“When Christ, who is your life appears, then you also will appear with Him in glory” (Colossians 3:4)
What does it mean, to “appear in glory”? Will not your face shine with the light of that glory, so that your personality will come out and express itself by the radiance of your face? Consider the fact that those who should have recognized the Lord Jesus instantaneously following the crucifixion, burial and resurrection were not able to do so. Mary Magdalene, who had gazed upon Him with gratitude and love time and again, as had the apostles, yet had to receive some sign that it was indeed Christ.
Just as there is a name for each of us that will be revealed after this lifetime [Revelation 2:17], so there is a face that can describe who we truly are in God’s mind. That face expresses our personality free of all the accretions that come with sinfulness. It’s why St. Paul added to the above statement: “Put to death whatever belongs to your earthly nature” (Colossians 3:5). Just as purity radiates from a face filled with glory, so a face marked with sinfulness is a mask worn to disguise a heart of darkness. T.S. Eliot presents the hypocrisy that disguises a person from knowing his genuine self and the real face of others:
“There will be time; there will be time to prepare a face to meet the faces that you meet”
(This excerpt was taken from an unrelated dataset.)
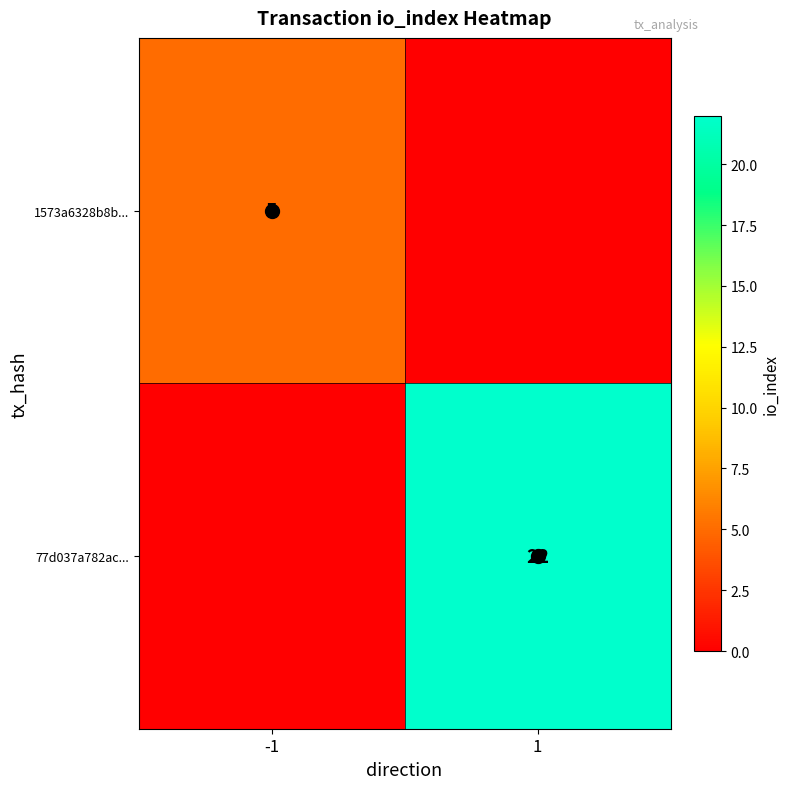

At how many categories does at least one series exceed 4?

2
The Love Song of J. Alfred Prufrock
We even use the phrase: “Makeup.” We use equipment to make up our faces to present to the world as if it were our real face; but the church is the place where we find, greet and welcome our true selves in the mirror and in the mirrors of the eyes of those we love and who love us in return. When the apostles call us to “Greet each other with a holy kiss” [I Corinthians 16:20; II Corinthians 13:12; I Peter 5:14], they tell us to recognize the icon within the spiritual brother and sister, just as we do to the icons of those whose faces of glory shine forth to inspire us with the reminder that we too are bearers of God’s image. We use incense in our worship for the same reason. The deacon or priest censes all the icons in the church—those on the walls or on tables, those standing and alive on the earth.
Both holy kisses and incense are incentives to become who we are in the mind of the Lord. Rather than vanity or empty praise, it calls us to close the gap between the one whom we think we are or strive to become according to the world’s values and go deeper into our souls and search out the true self that is irreplaceable in God’s plan for the salvation of all humanity.
Evil has no substance or existence. Only what is good, true and genuine exists in the real sense, which means lives now and forever. Those who make a game of life, either trying to impress others to compensate for a low self image, or whose goals never transcend what we share with animals—i.e., creature comforts, eating, sexual relations, attention and fleeting fame—are forced by their values to wear masks, because they have either forgotten or never discovered the beauty of the inner self. Put another way: What within you will follow you beyond the grave? What ought to be worthy of sharing the glory that will shine from your spiritual face when you go with the Lord Jesus as He presents you by the energy of the Holy Spirit to appear before His heavenly Father? What is truly “you” and what is it you pretend to be, that is not “you” at all? That question only you with the help of the Holy Trinity can discover.